Autant dire que ces grèves «sauvages» provoquèrent quelques tensions au sein de la FTMH, garante de la paix du travail, attisées par la personnalité de Severino Maurutto. «Ces petites bisbilles internes font partie du mouvement ouvrier. Severino était une forte tête, mais c’est souvent comme ça chez les syndicalistes», nuance Alfiero Nicolini.
«Après une semaine de grève, nous avons obtenu 9,5% au lieu de 10%, si bien que nous avons repris le travail», relatera Severino Maurutto dans un texte paru en 2008 dans le journal de Solidarités. «Une ou deux années après, nous avons obtenu de nous réunir pendant les heures de travail parce que les frontaliers habitaient loin et ne pouvaient pas participer aux assemblées générales. La commission ouvrière décidait le jour et l’heure et les travailleurs étaient payés. Elle disposait d’un bureau dans les ateliers. On était respectés et soutenus par l’ensemble des travailleurs. En 1973, nous avons obtenu que les salaires des femmes soient mis au niveau de ceux des hommes.»

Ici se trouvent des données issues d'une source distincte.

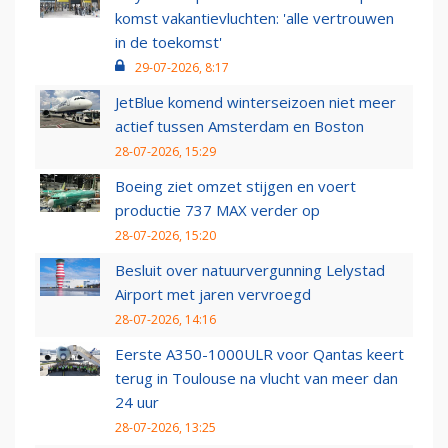
komst vakantievluchten: 'alle vertrouwen
in de toekomst'
29-07-2026, 8:17
JetBlue komend winterseizoen niet meer
actief tussen Amsterdam en Boston
28-07-2026, 15:29
Boeing ziet omzet stijgen en voert
productie 737 MAX verder op
28-07-2026, 15:20
Besluit over natuurvergunning Lelystad
Airport met jaren vervroegd
28-07-2026, 14:16
Eerste A350-1000ULR voor Qantas keert
terug in Toulouse na vlucht van meer dan
24 uur
28-07-2026, 13:25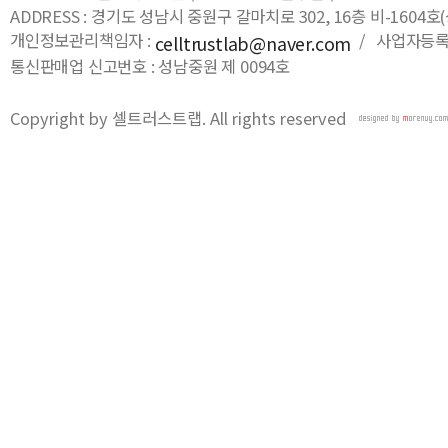
ADDRESS : 경기도 성남시 중원구 갈마치로 302, 16층 비-16
개인정보관리책임자 :
/ 사업자등록번호
celltrustlab@naver.com
통신판매업 신고번호 : 성남중원 제 0094호
Copyright by 셀트러스트랩. All rights reserved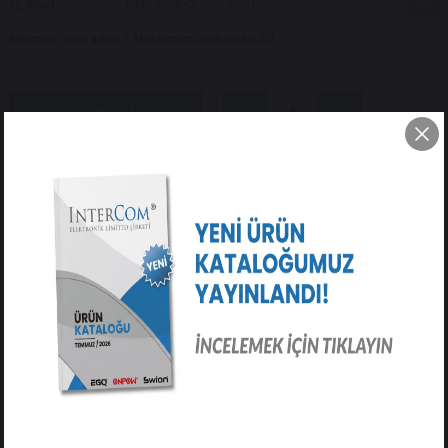
TL Fiyat
₺315,29
(₺63,06 + KDV)
Minimum alım adeti 1, Maksimum alım adeti 50
Tavsiye Et
Yorum Yaz
ÜRÜN ÖZELLIKLERI
YORUMLAR
(0)
ÖDEME SEÇENEKLERI
ÜRÜN ÖNERILERI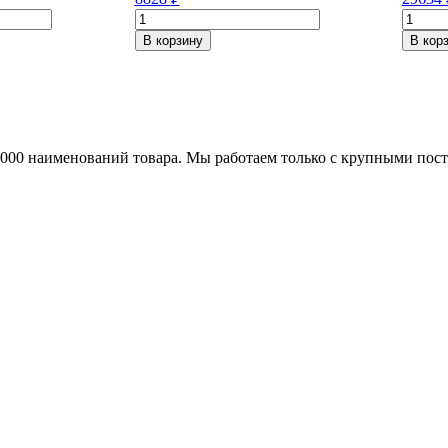
Количество
Колич
товара
товара
В корзину
В кор
Pirelli
Michel
Scorpion
Pilot
Verde
Sport
225/65/R17
3
102
275/40
H
101
25000 наименований товара. Мы работаем только с крупными по
Y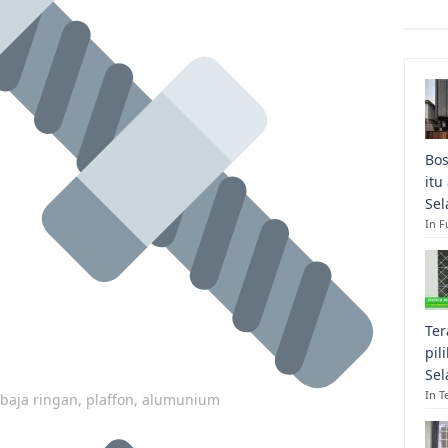
Bos
itu
Sel
In F
Ter
pil
Sel
In T
p baja ringan, plaffon, alumunium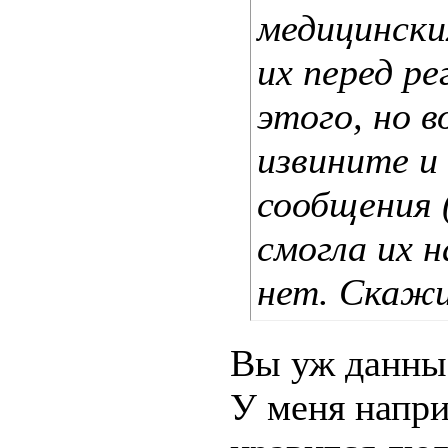
медицински
их перед ре
этого, но 
извините и
сообщения 
смогла их 
нет. Скажит
Вы уж данные
У меня напри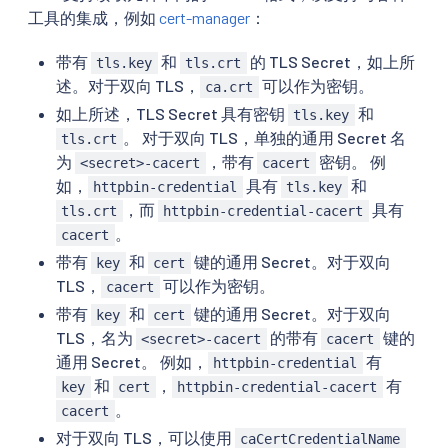
工具的集成，例如
cert-manager
：
带有
和
的 TLS Secret，如上所
tls.key
tls.crt
述。对于双向 TLS，
可以作为密钥。
ca.crt
如上所述，TLS Secret 具有密钥
和
tls.key
。 对于双向 TLS，单独的通用 Secret 名
tls.crt
为
，带有
密钥。 例
<secret>-cacert
cacert
如，
具有
和
httpbin-credential
tls.key
，而
具有
tls.crt
httpbin-credential-cacert
。
cacert
带有
和
键的通用 Secret。对于双向
key
cert
TLS，
可以作为密钥。
cacert
带有
和
键的通用 Secret。对于双向
key
cert
TLS，名为
的带有
键的
<secret>-cacert
cacert
通用 Secret。 例如，
有
httpbin-credential
和
，
有
key
cert
httpbin-credential-cacert
。
cacert
对于双向 TLS，可以使用
caCertCredentialName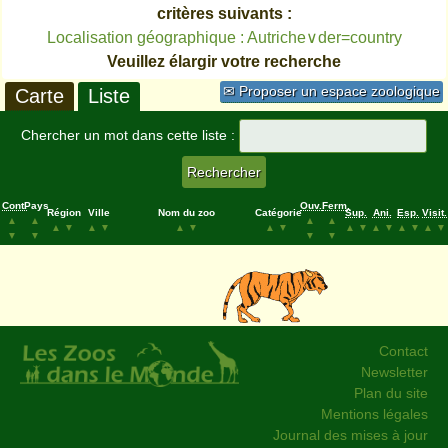
critères suivants :
Localisation géographique : Autriche∨der=country
Veuillez élargir votre recherche
✉ Proposer un espace zoologique
Carte
Liste
Chercher un mot dans cette liste :
Cont.
Pays
Ouv.
Ferm.
Région
Ville
Nom du zoo
Catégorie
Sup.
Ani.
Esp.
Visit.
▲
▲
▲
▲
▲
▼
▲
▼
▲
▼
▲
▼
▲
▼
▲
▼
▲
▼
▲
▼
▼
▼
▼
▼
Contact
Newsletter
Plan du site
Mentions légales
Journal des mises à jour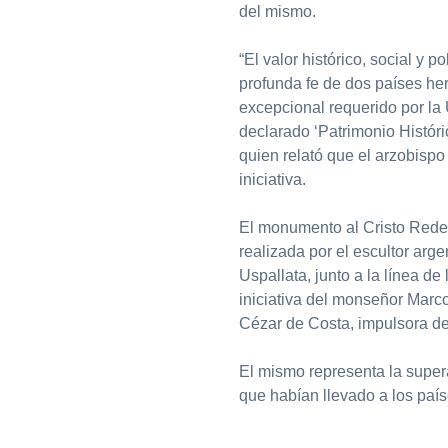
del mismo.
“El valor histórico, social y 
profunda fe de dos países her
excepcional requerido por l
declarado ‘Patrimonio Histór
quien relató que el arzobispo
iniciativa.
El monumento al Cristo Reden
realizada por el escultor arg
Uspallata, junto a la línea de
iniciativa del monseñor Marc
Cézar de Costa, impulsora de 
El mismo representa la supera
que habían llevado a los país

Severino Maurutto continue à travailler aux Ateliers des Charmilles jusqu’en 1979; ensuite, après un détour par l’Italie, il revient à Genève en 1983 et œuvre à l’Avivo, donnant de l’ampleur à cette association de défense des retraités créée par le Parti du Travail. En 1989, il devient chauffeur de taxi et, là encore, organise syndicalement ses collègues. Parallèlement, il est actif au sein de la gauche genevoise. En 1991, il monte ainsi le comité de soutien à Jean Ziegler, alors durement attaqué par la bourgeoisie après la parution de La Suisse lave plus blanc.
Le sociologue conservera de lui le souvenir d’«un être profondément intelligent, joyeux, goûtant chaque instant de vie, habité par une passion de la justice intraitable. Très jeune déjà, il avait choisi son camp: celui des travailleurs.»